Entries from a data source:
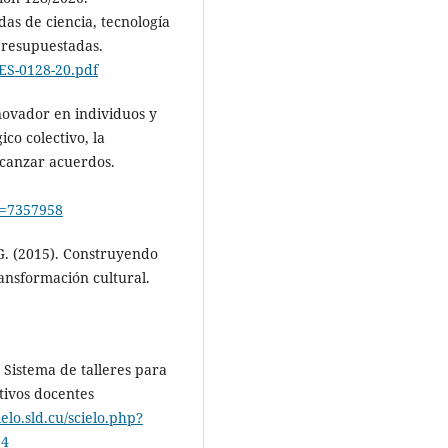
das de ciencia, tecnología
presupuestadas.
RES-0128-20.pdf
novador en individuos y
ico colectivo, la
alcanzar acuerdos.
go=7357958
G. (2015). Construyendo
ansformación cultural.
. Sistema de talleres para
tivos docentes
ielo.sld.cu/scielo.php?
74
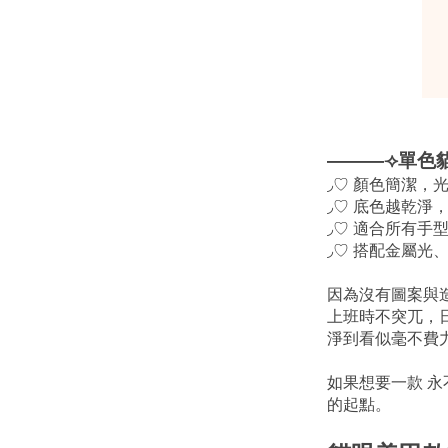
———⟢單色
◞♡ 顏色簡潔，
◞♡ 底色越乾淨
◞♡ 適合所有手
◞♡ 搭配金屬光
因為沒有圖案與
上班時不突兀，
淨到看似毫不費
如果想要一款 
的起點。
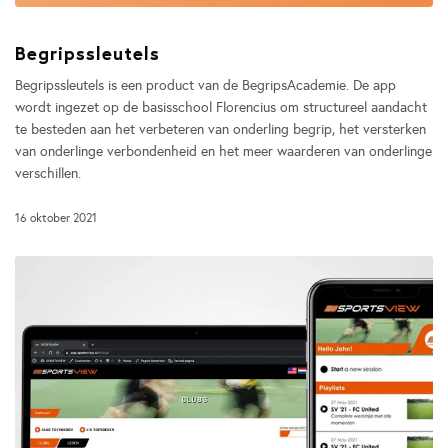
Begripssleutels
Begripssleutels is een product van de BegripsAcademie. De app
wordt ingezet op de basisschool Florencius om structureel aandacht
te besteden aan het verbeteren van onderling begrip, het versterken
van onderlinge verbondenheid en het meer waarderen van onderlinge
verschillen.
16 oktober 2021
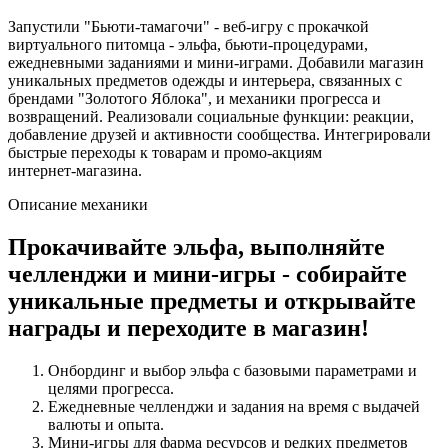
Запустили "Бьюти‑тамагочи" - веб‑игру с прокачкой
виртуального питомца - эльфа, бьюти‑процедурами,
ежедневными заданиями и мини‑играми. Добавили магазин
уникальных предметов одежды и интерьера, связанных с
брендами "Золотого Яблока", и механики прогресса и
возвращений. Реализовали социальные функции: реакции,
добавление друзей и активности сообщества. Интегрировали
быстрые переходы к товарам и промо‑акциям
интернет‑магазина.
Описание механики
Прокачивайте эльфа, выполняйте
челленджи и мини‑игры - собирайте
уникальные предметы и открывайте
награды и переходите в магазин!
Онбординг и выбор эльфа с базовыми параметрами и
целями прогресса.
Ежедневные челленджи и задания на время с выдачей
валюты и опыта.
Мини‑игры для фарма ресурсов и редких предметов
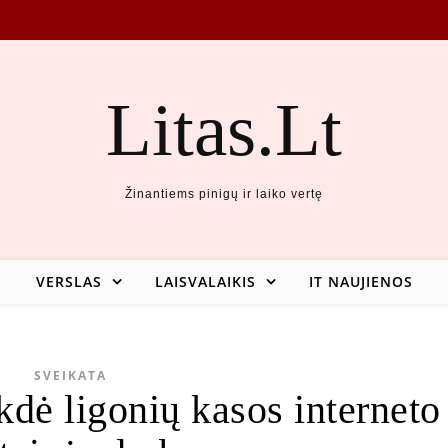
Litas.Lt
Žinantiems pinigų ir laiko vertę
VERSLAS
LAISVALAIKIS
IT NAUJIENOS
SVEIKATA
kdė ligonių kasos interneto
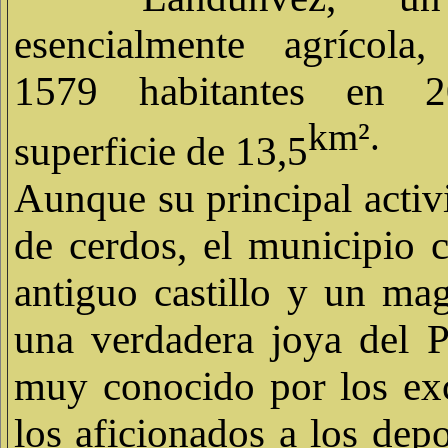
esencialmente agrícola
1579 habitantes en 
km².
superficie de 13,5
Aunque su principal activi
de cerdos, el municipio 
antiguo castillo y un magn
una verdadera joya del Pa
muy conocido por los exc
los aficionados a los depo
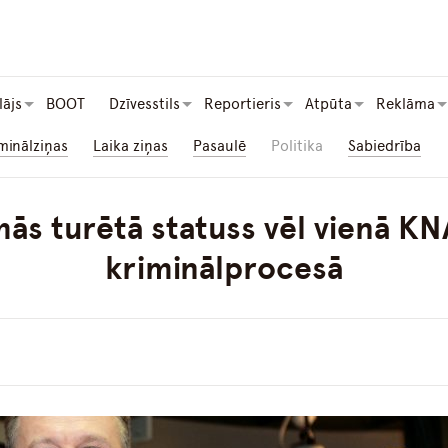
lājs
BOOT
Dzīvesstils
Reportieris
Atpūta
Reklāma
minālziņas
Laika ziņas
Pasaulē
Politika
Sabiedrība
s turētā statuss vēl vienā KN
kriminālprocesā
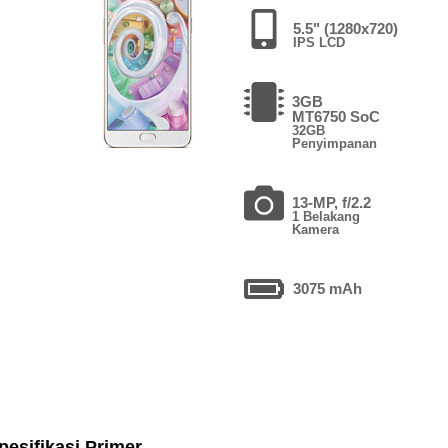
5.5" (1280x720)
IPS LCD
3GB
MT6750 SoC
32GB
Penyimpanan
13-MP, f/2.2
1 Belakang
Kamera
3075 mAh
pesifikasi Primer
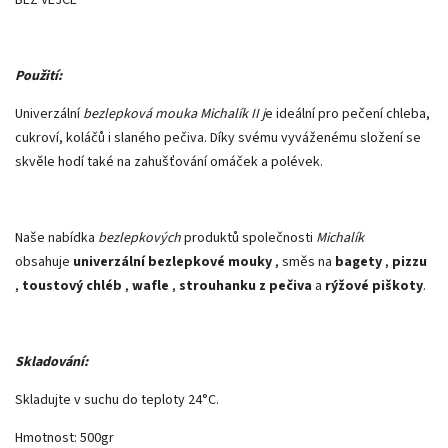
Použití:
Univerzální
bezlepková mouka Michalík II j
e ideální pro pečení chleba,
cukroví, koláčů i slaného pečiva. Díky svému vyváženému složení se
skvěle hodí také na zahušťování omáček a polévek.
Naše nabídka
bezlepkových
produktů společnosti
Michalík
obsahuje
univerzální bezlepkové mouky
, směs na
bagety
,
pizzu
,
toustový chléb
,
wafle
,
strouhanku z pečiva
a
rýžové piškoty
.
Skladování:
Skladujte v suchu do teploty 24°C.
Hmotnost: 500gr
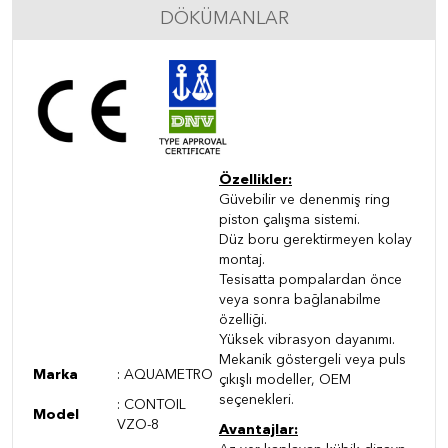
DÖKÜMANLAR
Özellikler:
Güvebilir ve denenmiş ring
piston çalışma sistemi.
Düz boru gerektirmeyen kolay
montaj.
Tesisatta pompalardan önce
veya sonra bağlanabilme
özelliği.
Yüksek vibrasyon dayanımı.
Mekanik göstergeli veya puls
Marka
:
AQUAMETRO
çıkışlı modeller, OEM
seçenekleri.
: CONTOIL
Model
VZO-8
Avantajlar:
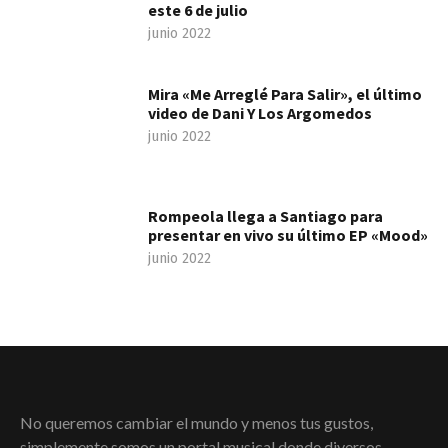
este 6 de julio
junio 2022
Mira «Me Arreglé Para Salir», el último
video de Dani Y Los Argomedos
junio 2022
Rompeola llega a Santiago para
presentar en vivo su último EP «Mood»
junio 2022
No queremos cambiar el mundo y menos tus gustos,
simplemente somos un portal musical donde diversos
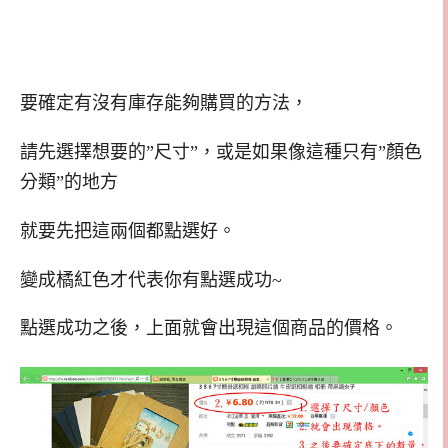
要確定有沒有庫存能夠購買的方法，
請先選擇想要的”尺寸”，或是如果像這種只有”顏色
分類”的地方
就要先把這兩個都點選好。
變成橘紅色才代表你有點選成功~
點選成功之後，上面就會出現這個商品的價格。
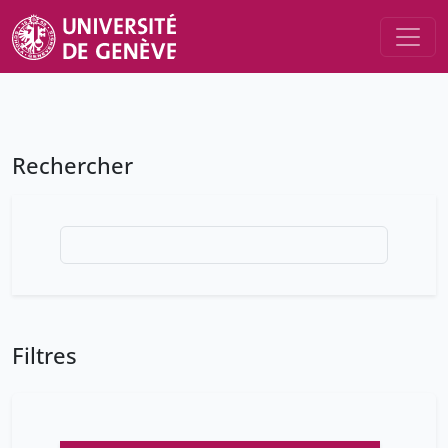
Rechercher
Filtres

Your goal:
Update the text of the entries above so that every "junio 2022" becomes "julio 2022", keeping everything else the same. Omit the pictures from your answer.

Response area:
das de ciencia, tecnología
presupuestadas.
RES-0128-20.pdf
novador en individuos y
ico colectivo, la
alcanzar acuerdos.
go=7357958
G. (2015). Construyendo
ansformación cultural.
. Sistema de talleres para
tivos docentes
ielo.sld.cu/scielo.php?
74
———⟢單色
◞♡ 顏色簡潔，
◞♡ 底色越乾淨
◞♡ 適合所有手
◞♡ 搭配金屬光
因為沒有圖案與
上班時不突兀，
淨到看似毫不費
如果想要一款 
的起點。
Begripssleutels
Begripssleutels is een product van de BegripsAcademie. De app
wordt ingezet op de basisschool Florencius om structureel aandacht
te besteden aan het verbeteren van onderling begrip, het versterken
van onderlinge verbondenheid en het meer waarderen van onderlinge
verschillen.
16 oktober 2021
Запустили "Бьюти‑тамагочи" - веб‑игру с прокачкой
виртуального питомца - эльфа, бьюти‑процедурами,
ежедневными заданиями и мини‑играми. Добавили магазин
уникальных предметов одежды и интерьера, связанных с
брендами "Золотого Яблока", и механики прогресса и
возвращений. Реализовали социальные функции: реакции,
добавление друзей и активности сообщества. Интегрировали
быстрые переходы к товарам и промо‑акциям
интернет‑магазина.
Описание механики
Прокачивайте эльфа, выполняйте
челленджи и мини‑игры - собирайте
уникальные предметы и открывайте
награды и переходите в магазин!
Онбординг и выбор эльфа с базовыми параметрами и
целями прогресса.
Ежедневные челленджи и задания на время с выдачей
валюты и опыта.
Мини‑игры для фарма ресурсов и редких предметов
Litas.Lt
Žinantiems pinigų ir laiko vertę
VERSLAS
LAISVALAIKIS
IT NAUJIENOS
SVEIKATA
kdė ligonių kasos interneto
esencialmente agrícola
1579 habitantes en 
km².
superficie de 13,5
Aunque su principal activi
de cerdos, el municipio 
antiguo castillo y un magn
una verdadera joya del Pa
muy conocido por los exc
los aficionados a los depo
lājs
BOOT
Dzīvesstils
Reportieris
Atpūta
Reklāma
minālziņas
Laika ziņas
Pasaulē
Politika
Sabiedrība
s turētā statuss vēl vienā KN
kriminālprocesā
5.5" (1280x720)
IPS LCD
3GB
MT6750 SoC
32GB
Penyimpanan
13-MP, f/2.2
1 Belakang
Kamera
3075 mAh
pesifikasi Primer
Použití:
Univerzální
bezlepková mouka Michalík II j
e ideální pro pečení chleba,
cukroví, koláčů i slaného pečiva. Díky svému vyváženému složení se
skvěle hodí také na zahušťování omáček a polévek.
Naše nabídka
bezlepkových
produktů společnosti
Michalík
obsahuje
univerzální bezlepkové mouky
, směs na
bagety
,
pizzu
,
toustový chléb
,
wafle
,
strouhanku z pečiva
a
rýžové piškoty
.
Skladování:
Skladujte v suchu do teploty 24°C.
Hmotnost: 500gr
DÖKÜMANLAR
Özellikler:
Güvebilir ve denenmiş ring
piston çalışma sistemi.
Düz boru gerektirmeyen kolay
montaj.
Tesisatta pompalardan önce
veya sonra bağlanabilme
özelliği.
Yüksek vibrasyon dayanımı.
Mekanik göstergeli veya puls
Marka
:
AQUAMETRO
çıkışlı modeller, OEM
seçenekleri.
: CONTOIL
Model
VZO-8
Avantajlar:
este 6 de julio
julio 2022
Mira «Me Arreglé Para Salir», el último
video de Dani Y Los Argomedos
julio 2022
Rompeola llega a Santiago para
presentar en vivo su último EP «Mood»
julio 2022
No queremos cambiar el mundo y menos tus gustos,
simplemente somos un portal musical donde diversos
要確定有沒有庫存能夠購買的方法，
請先選擇想要的”尺寸”，或是如果像這種只有”顏色
分類”的地方
就要先把這兩個都點選好。
變成橘紅色才代表你有點選成功~
點選成功之後，上面就會出現這個商品的價格。
Rechercher
Filtres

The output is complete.